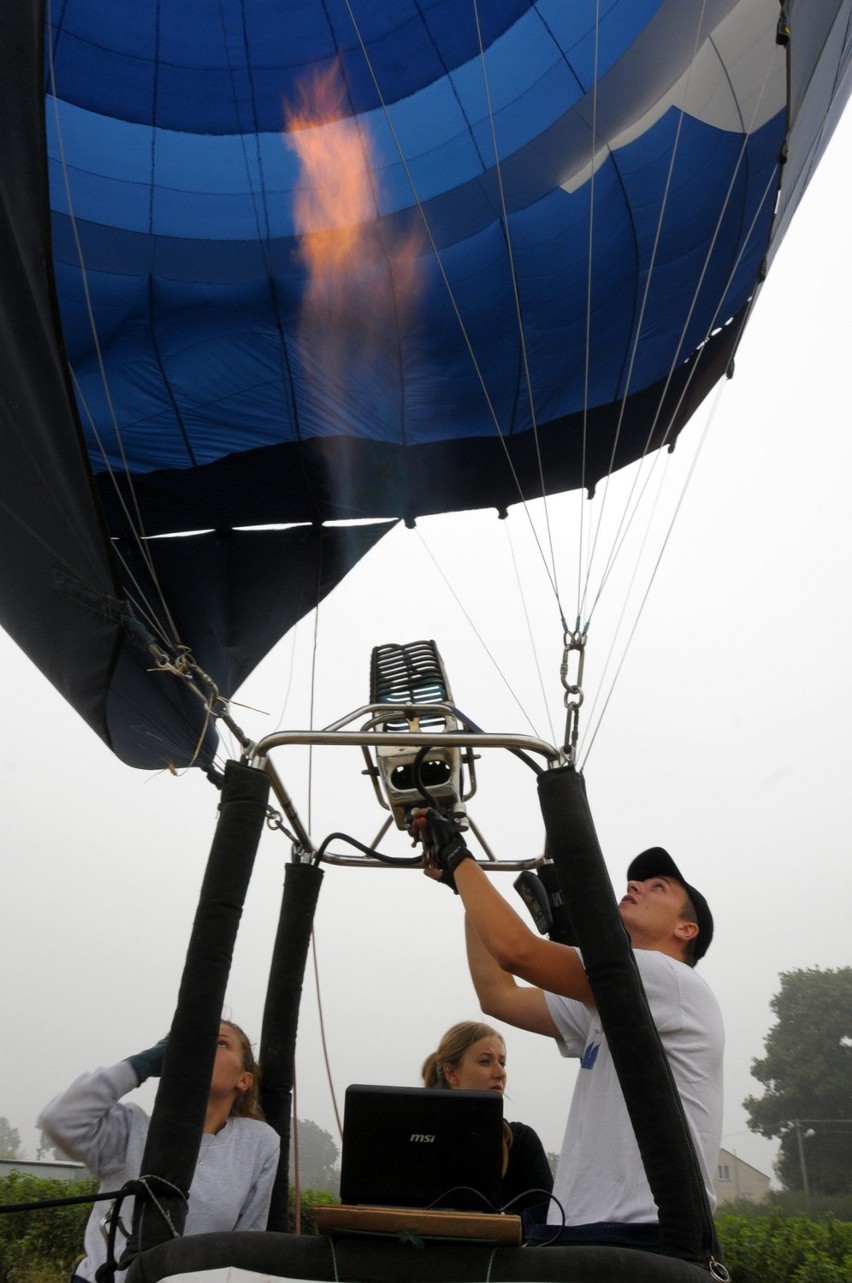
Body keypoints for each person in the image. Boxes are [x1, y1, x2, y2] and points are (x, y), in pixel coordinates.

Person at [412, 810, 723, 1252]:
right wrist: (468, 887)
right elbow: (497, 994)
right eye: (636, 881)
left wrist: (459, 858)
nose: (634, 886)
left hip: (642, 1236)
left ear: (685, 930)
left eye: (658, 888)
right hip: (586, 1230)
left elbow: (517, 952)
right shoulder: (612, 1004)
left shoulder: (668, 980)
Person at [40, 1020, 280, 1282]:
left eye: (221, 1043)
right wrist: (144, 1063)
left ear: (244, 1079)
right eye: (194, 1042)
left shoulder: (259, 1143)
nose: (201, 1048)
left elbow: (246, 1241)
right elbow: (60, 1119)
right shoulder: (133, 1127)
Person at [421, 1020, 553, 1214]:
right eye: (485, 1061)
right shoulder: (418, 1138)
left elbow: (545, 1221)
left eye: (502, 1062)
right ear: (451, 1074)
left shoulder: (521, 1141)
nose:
=====
◆ Exercise instructions
Reproduce, word for word and in full, only the lines above that start at the line with "left ear: (244, 1079)" and run through the line with "left eye: (502, 1062)", both ends included.

◆ Written response
left ear: (244, 1079)
right eye: (194, 1042)
left shoulder: (259, 1143)
nose: (201, 1048)
left elbow: (246, 1241)
right elbow: (60, 1119)
right shoulder: (133, 1127)
Person at [421, 1020, 553, 1214]:
right eye: (485, 1061)
right shoulder: (418, 1138)
left elbow: (545, 1221)
left eye: (502, 1062)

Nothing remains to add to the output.